Dataset items

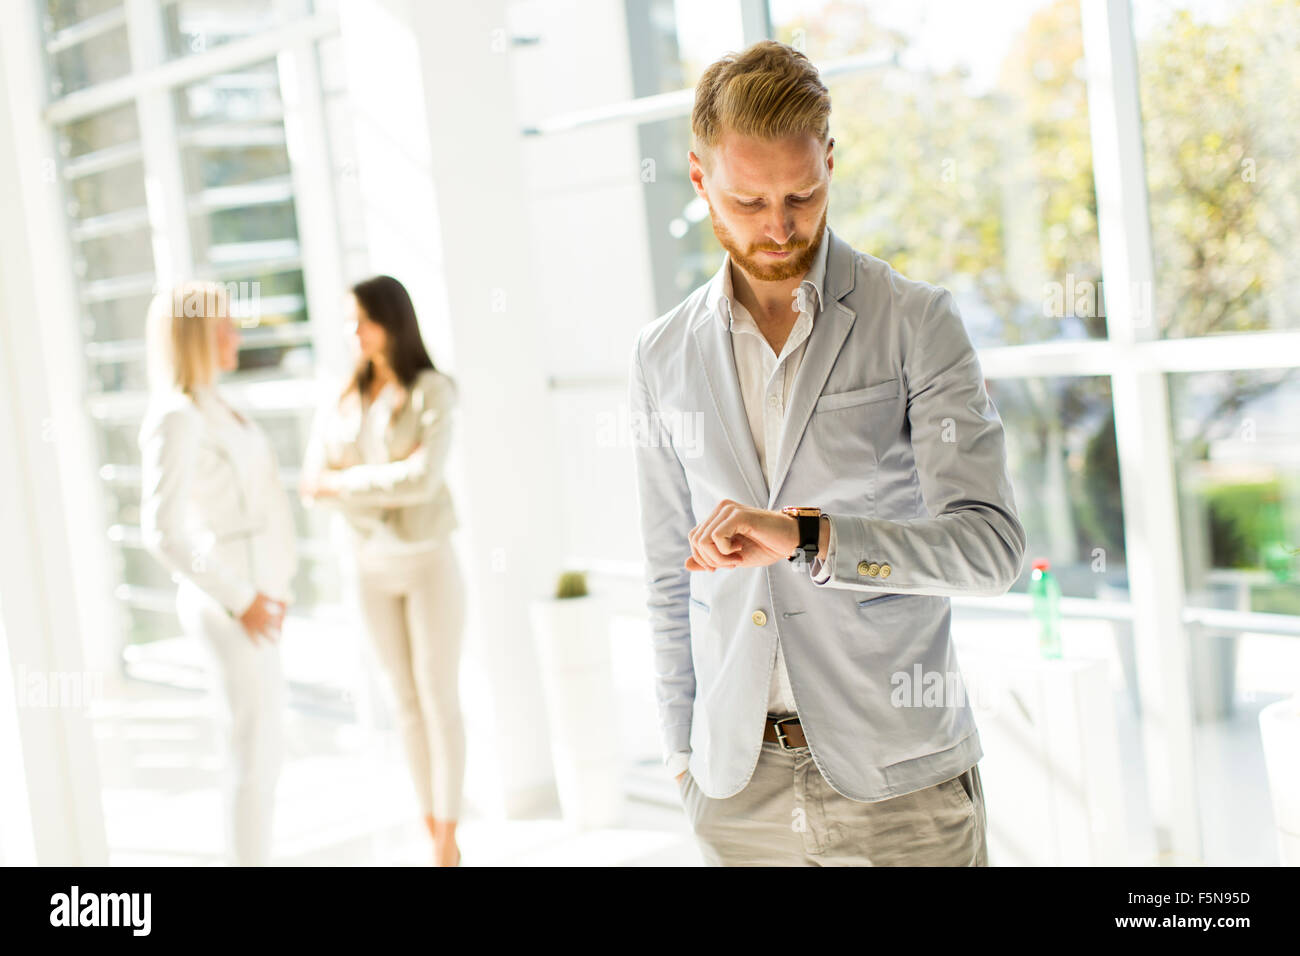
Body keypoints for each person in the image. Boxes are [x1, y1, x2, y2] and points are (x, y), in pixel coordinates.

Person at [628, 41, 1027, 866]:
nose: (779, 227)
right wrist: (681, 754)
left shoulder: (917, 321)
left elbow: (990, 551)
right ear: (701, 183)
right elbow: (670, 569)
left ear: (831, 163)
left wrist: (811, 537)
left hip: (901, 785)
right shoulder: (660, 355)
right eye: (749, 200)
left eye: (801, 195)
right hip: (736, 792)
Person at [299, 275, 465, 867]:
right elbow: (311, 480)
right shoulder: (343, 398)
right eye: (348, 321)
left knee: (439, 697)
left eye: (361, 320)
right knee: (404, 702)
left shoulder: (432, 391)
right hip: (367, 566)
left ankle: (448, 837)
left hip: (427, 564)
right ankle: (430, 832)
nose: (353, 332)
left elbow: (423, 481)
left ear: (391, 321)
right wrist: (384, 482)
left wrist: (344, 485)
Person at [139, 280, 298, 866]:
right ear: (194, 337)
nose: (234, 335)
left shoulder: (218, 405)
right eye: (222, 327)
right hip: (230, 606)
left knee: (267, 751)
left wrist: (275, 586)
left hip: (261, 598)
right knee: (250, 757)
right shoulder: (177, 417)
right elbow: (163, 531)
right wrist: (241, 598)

---

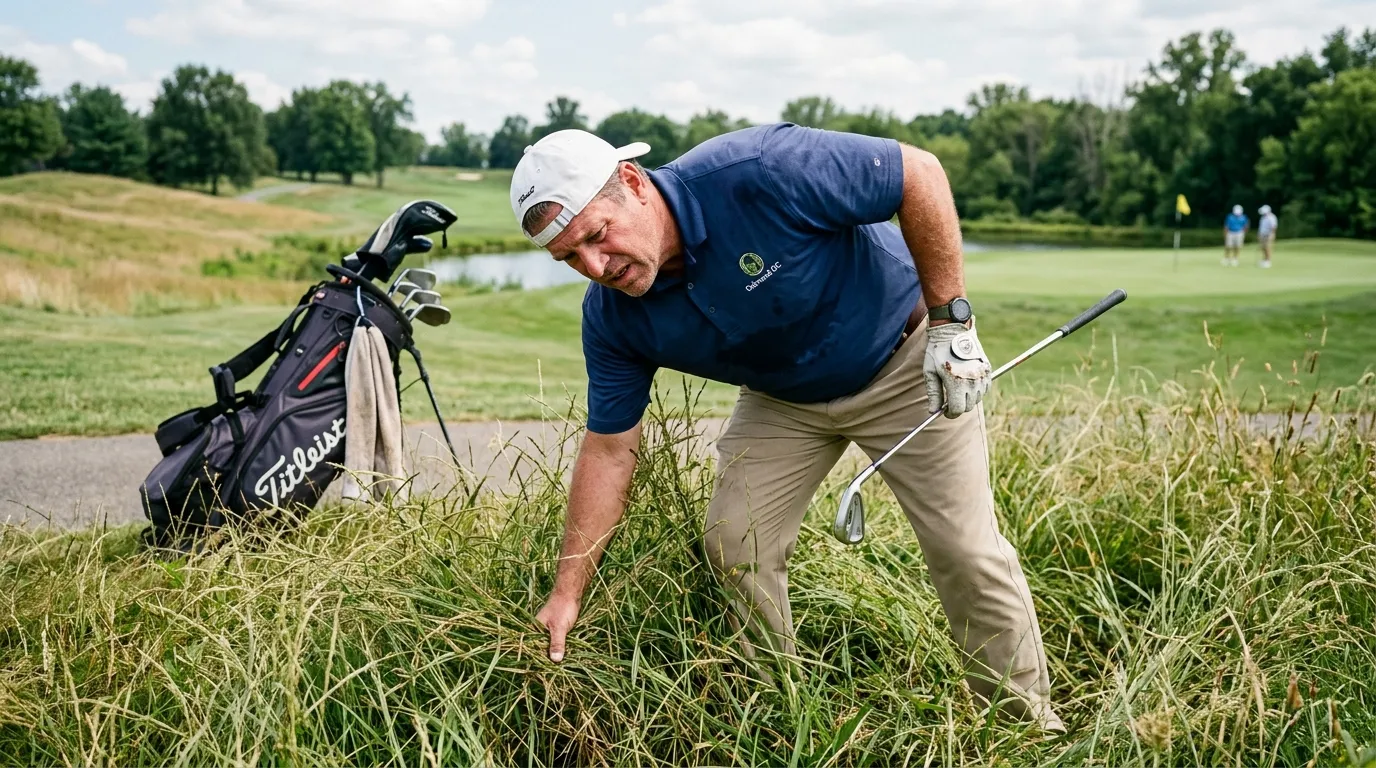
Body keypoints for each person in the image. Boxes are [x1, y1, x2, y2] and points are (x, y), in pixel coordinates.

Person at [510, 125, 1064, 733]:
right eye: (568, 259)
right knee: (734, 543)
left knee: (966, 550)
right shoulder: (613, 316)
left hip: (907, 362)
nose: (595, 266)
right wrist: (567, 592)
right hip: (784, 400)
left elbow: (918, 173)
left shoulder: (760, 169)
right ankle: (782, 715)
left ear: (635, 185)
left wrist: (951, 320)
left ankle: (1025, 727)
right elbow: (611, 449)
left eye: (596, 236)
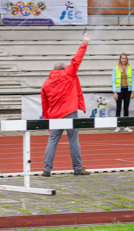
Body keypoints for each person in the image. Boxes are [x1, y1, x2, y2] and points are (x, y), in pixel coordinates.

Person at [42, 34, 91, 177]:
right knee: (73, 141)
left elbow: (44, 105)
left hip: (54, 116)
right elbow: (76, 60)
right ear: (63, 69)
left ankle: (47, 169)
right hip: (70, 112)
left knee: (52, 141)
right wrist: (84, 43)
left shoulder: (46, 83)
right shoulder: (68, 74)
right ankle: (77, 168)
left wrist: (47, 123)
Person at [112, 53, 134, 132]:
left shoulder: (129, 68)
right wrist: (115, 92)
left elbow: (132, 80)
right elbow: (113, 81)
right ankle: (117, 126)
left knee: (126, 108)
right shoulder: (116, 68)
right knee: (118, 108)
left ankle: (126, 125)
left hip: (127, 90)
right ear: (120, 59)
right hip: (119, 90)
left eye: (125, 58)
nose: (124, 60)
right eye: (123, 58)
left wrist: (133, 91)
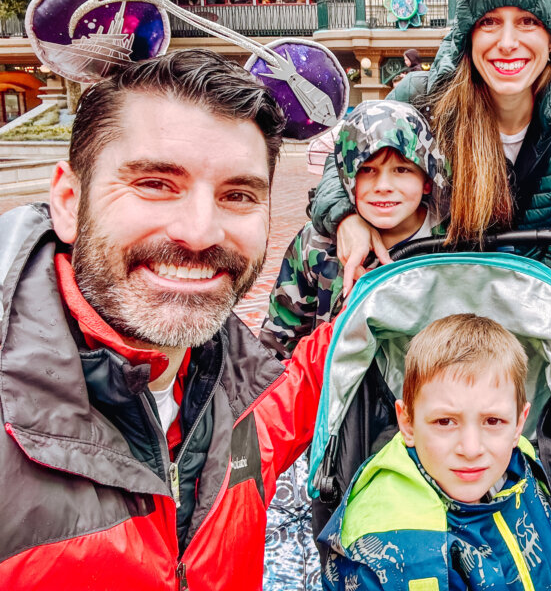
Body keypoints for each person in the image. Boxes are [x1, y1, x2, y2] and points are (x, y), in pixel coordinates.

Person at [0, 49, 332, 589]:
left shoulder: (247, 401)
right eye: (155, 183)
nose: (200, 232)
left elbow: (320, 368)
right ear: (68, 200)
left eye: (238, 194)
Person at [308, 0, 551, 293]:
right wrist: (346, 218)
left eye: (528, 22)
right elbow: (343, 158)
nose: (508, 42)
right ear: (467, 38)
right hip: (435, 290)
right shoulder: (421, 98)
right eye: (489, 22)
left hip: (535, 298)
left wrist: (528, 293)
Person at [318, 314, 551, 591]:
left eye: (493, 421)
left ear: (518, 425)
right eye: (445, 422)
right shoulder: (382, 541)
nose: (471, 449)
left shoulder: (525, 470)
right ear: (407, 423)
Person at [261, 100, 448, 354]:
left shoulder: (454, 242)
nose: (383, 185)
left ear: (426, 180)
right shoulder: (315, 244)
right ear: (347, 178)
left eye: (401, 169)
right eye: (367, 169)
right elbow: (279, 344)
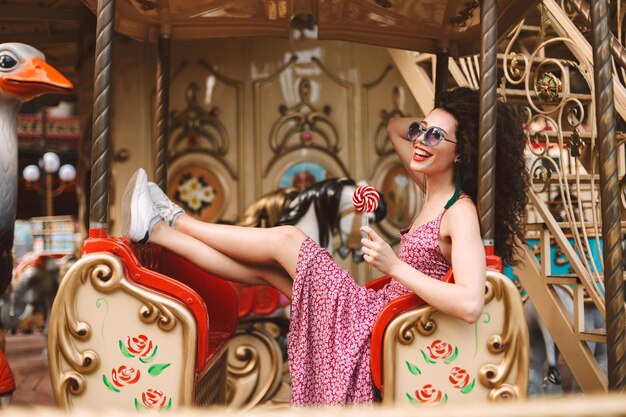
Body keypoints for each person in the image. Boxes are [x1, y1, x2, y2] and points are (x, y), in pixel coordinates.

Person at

> Task instructions:
Using the entries above, give back exactly the line containing "right ear: (63, 69)", the line containing "left hip: (127, 90)", and every line between them, and nothing else.

> Exercise result:
right ear: (63, 69)
left ankle: (47, 169)
right hip: (70, 112)
left knee: (52, 141)
right wrist: (84, 43)
left shoulder: (46, 83)
right shoulder: (68, 74)
right ankle: (77, 168)
left wrist: (47, 123)
Person at [112, 53, 134, 132]:
left shoulder: (129, 68)
right wrist: (115, 92)
left elbow: (132, 80)
right elbow: (113, 81)
right ankle: (117, 126)
left knee: (126, 108)
right shoulder: (116, 68)
right knee: (118, 108)
left ankle: (126, 125)
left hip: (127, 90)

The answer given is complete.